Prompt |
Write out as a numbered list, skipping blank lines, the lines of the rows from the one containing "Segment <item>left heart" through the last line of the rows, both included. Leave the pictures out.

Data listing |
****

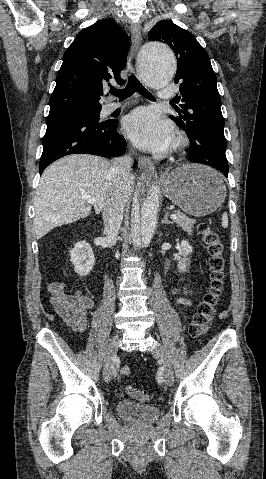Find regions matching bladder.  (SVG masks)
<instances>
[{
  "mask_svg": "<svg viewBox=\"0 0 266 479\" xmlns=\"http://www.w3.org/2000/svg\"><path fill=\"white\" fill-rule=\"evenodd\" d=\"M120 417L133 424H151L160 416V408L147 403L123 400L116 403Z\"/></svg>",
  "mask_w": 266,
  "mask_h": 479,
  "instance_id": "obj_1",
  "label": "bladder"
}]
</instances>
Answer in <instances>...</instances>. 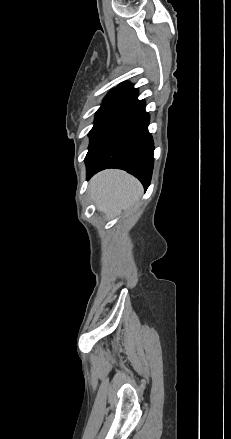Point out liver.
<instances>
[{
	"instance_id": "obj_1",
	"label": "liver",
	"mask_w": 231,
	"mask_h": 439,
	"mask_svg": "<svg viewBox=\"0 0 231 439\" xmlns=\"http://www.w3.org/2000/svg\"><path fill=\"white\" fill-rule=\"evenodd\" d=\"M90 191L98 210L113 217L121 209L134 208L143 188L136 178L125 171L109 169L91 179Z\"/></svg>"
}]
</instances>
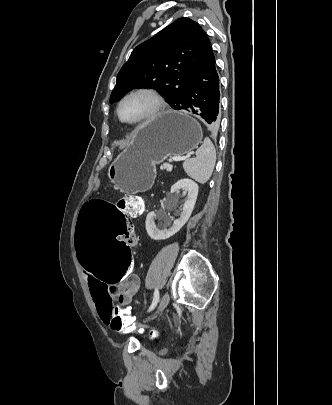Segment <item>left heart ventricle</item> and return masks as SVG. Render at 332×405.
<instances>
[{"instance_id": "obj_1", "label": "left heart ventricle", "mask_w": 332, "mask_h": 405, "mask_svg": "<svg viewBox=\"0 0 332 405\" xmlns=\"http://www.w3.org/2000/svg\"><path fill=\"white\" fill-rule=\"evenodd\" d=\"M153 99L146 94L129 97L121 107L123 119L133 121L147 115L153 108Z\"/></svg>"}]
</instances>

****

Exercise answer |
1. Segment <item>left heart ventricle</item> and return masks as SVG. Render at 332×405.
2. <instances>
3. [{"instance_id": "obj_1", "label": "left heart ventricle", "mask_w": 332, "mask_h": 405, "mask_svg": "<svg viewBox=\"0 0 332 405\" xmlns=\"http://www.w3.org/2000/svg\"><path fill=\"white\" fill-rule=\"evenodd\" d=\"M153 99L146 94L129 97L121 107L123 119L133 121L147 115L153 108Z\"/></svg>"}]
4. </instances>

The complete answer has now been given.